* Collected data
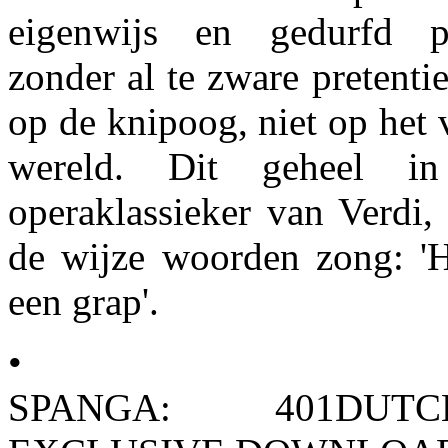
eigenwijs en gedurfd p
zonder al te zware pretentie
op de knipoog, niet op het 
wereld. Dit geheel i
operaklassieker van Verdi, 
de wijze woorden zong: 'H
een grap'.
•
SPANGA: 401DUTCH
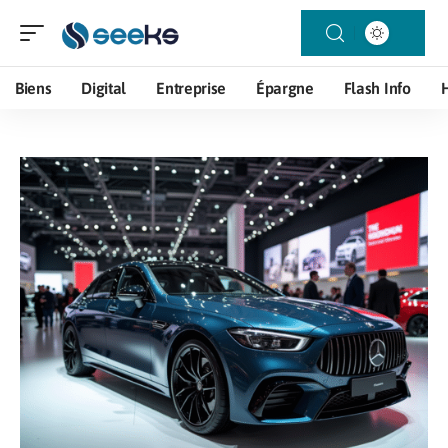
Biens
Digital
Entreprise
Épargne
Flash Info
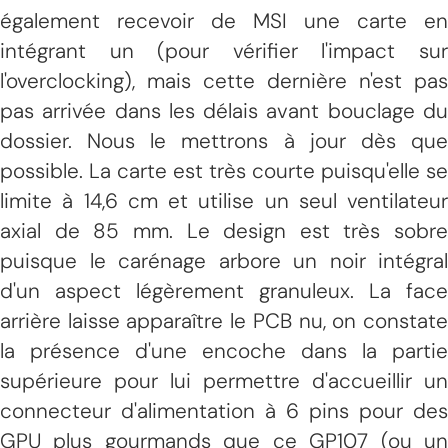
également recevoir de MSI une carte en
intégrant un (pour vérifier l'impact sur
l'overclocking), mais cette dernière n'est pas
pas arrivée dans les délais avant bouclage du
dossier. Nous le mettrons à jour dès que
possible. La carte est très courte puisqu'elle se
limite à 14,6 cm et utilise un seul ventilateur
axial de 85 mm. Le design est très sobre
puisque le carénage arbore un noir intégral
d'un aspect légèrement granuleux. La face
arrière laisse apparaître le PCB nu, on constate
la présence d'une encoche dans la partie
supérieure pour lui permettre d'accueillir un
connecteur d'alimentation à 6 pins pour des
GPU plus gourmands que ce GP107 (ou un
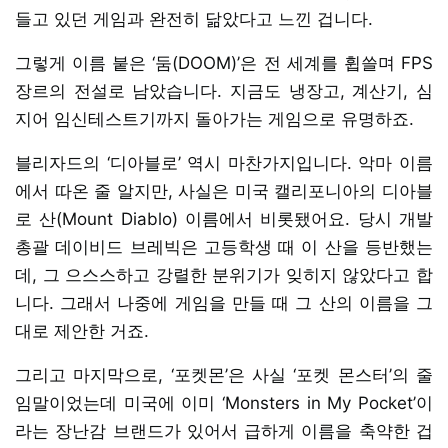
들고 있던 게임과 완전히 닮았다고 느낀 겁니다.
그렇게 이름 붙은 ‘둠(DOOM)’은 전 세계를 휩쓸며 FPS
장르의 전설로 남았습니다. 지금도 냉장고, 계산기, 심
지어 임신테스트기까지 돌아가는 게임으로 유명하죠.
블리자드의 ‘디아블로’ 역시 마찬가지입니다. 악마 이름
에서 따온 줄 알지만, 사실은 미국 캘리포니아의 디아블
로 산(Mount Diablo) 이름에서 비롯됐어요. 당시 개발
총괄 데이비드 브레빅은 고등학생 때 이 산을 등반했는
데, 그 으스스하고 강렬한 분위기가 잊히지 않았다고 합
니다. 그래서 나중에 게임을 만들 때 그 산의 이름을 그
대로 제안한 거죠.
그리고 마지막으로, ‘포켓몬’은 사실 ‘포켓 몬스터’의 줄
임말이었는데 미국에 이미 ‘Monsters in My Pocket’이
라는 장난감 브랜드가 있어서 급하게 이름을 축약한 겁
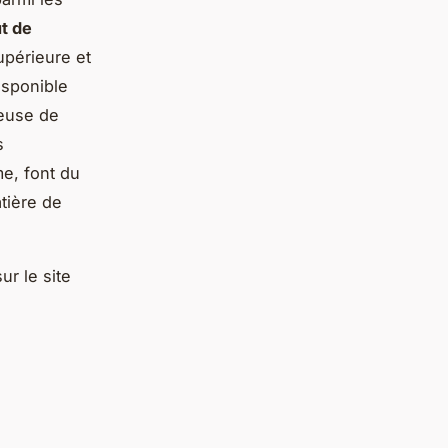
ut de
upérieure et
isponible
ueuse de
s
e, font du
tière de
ur le site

* Required work
Each entry above must be duplicated precisely; none of the pictures may be included.

* Exercise response
eigenwijs en gedurfd p
zonder al te zware pretentie
op de knipoog, niet op het 
wereld. Dit geheel i
operaklassieker van Verdi, 
de wijze woorden zong: 'H
een grap'.
•
SPANGA: 401DUTCH
Biens
Digital
Entreprise
Épargne
Flash Info
également recevoir de MSI une carte en
intégrant un (pour vérifier l'impact sur
l'overclocking), mais cette dernière n'est pas
pas arrivée dans les délais avant bouclage du
dossier. Nous le mettrons à jour dès que
possible. La carte est très courte puisqu'elle se
limite à 14,6 cm et utilise un seul ventilateur
axial de 85 mm. Le design est très sobre
puisque le carénage arbore un noir intégral
d'un aspect légèrement granuleux. La face
arrière laisse apparaître le PCB nu, on constate
la présence d'une encoche dans la partie
supérieure pour lui permettre d'accueillir un
connecteur d'alimentation à 6 pins pour des
GPU plus gourmands que ce GP107 (ou un
들고 있던 게임과 완전히 닮았다고 느낀 겁니다.
그렇게 이름 붙은 ‘둠(DOOM)’은 전 세계를 휩쓸며 FPS
장르의 전설로 남았습니다. 지금도 냉장고, 계산기, 심
지어 임신테스트기까지 돌아가는 게임으로 유명하죠.
블리자드의 ‘디아블로’ 역시 마찬가지입니다. 악마 이름
에서 따온 줄 알지만, 사실은 미국 캘리포니아의 디아블
로 산(Mount Diablo) 이름에서 비롯됐어요. 당시 개발
총괄 데이비드 브레빅은 고등학생 때 이 산을 등반했는
데, 그 으스스하고 강렬한 분위기가 잊히지 않았다고 합
니다. 그래서 나중에 게임을 만들 때 그 산의 이름을 그
대로 제안한 거죠.
그리고 마지막으로, ‘포켓몬’은 사실 ‘포켓 몬스터’의 줄
임말이었는데 미국에 이미 ‘Monsters in My Pocket’이
라는 장난감 브랜드가 있어서 급하게 이름을 축약한 겁
ut de
upérieure et
isponible
ueuse de
s
e, font du
tière de
ur le site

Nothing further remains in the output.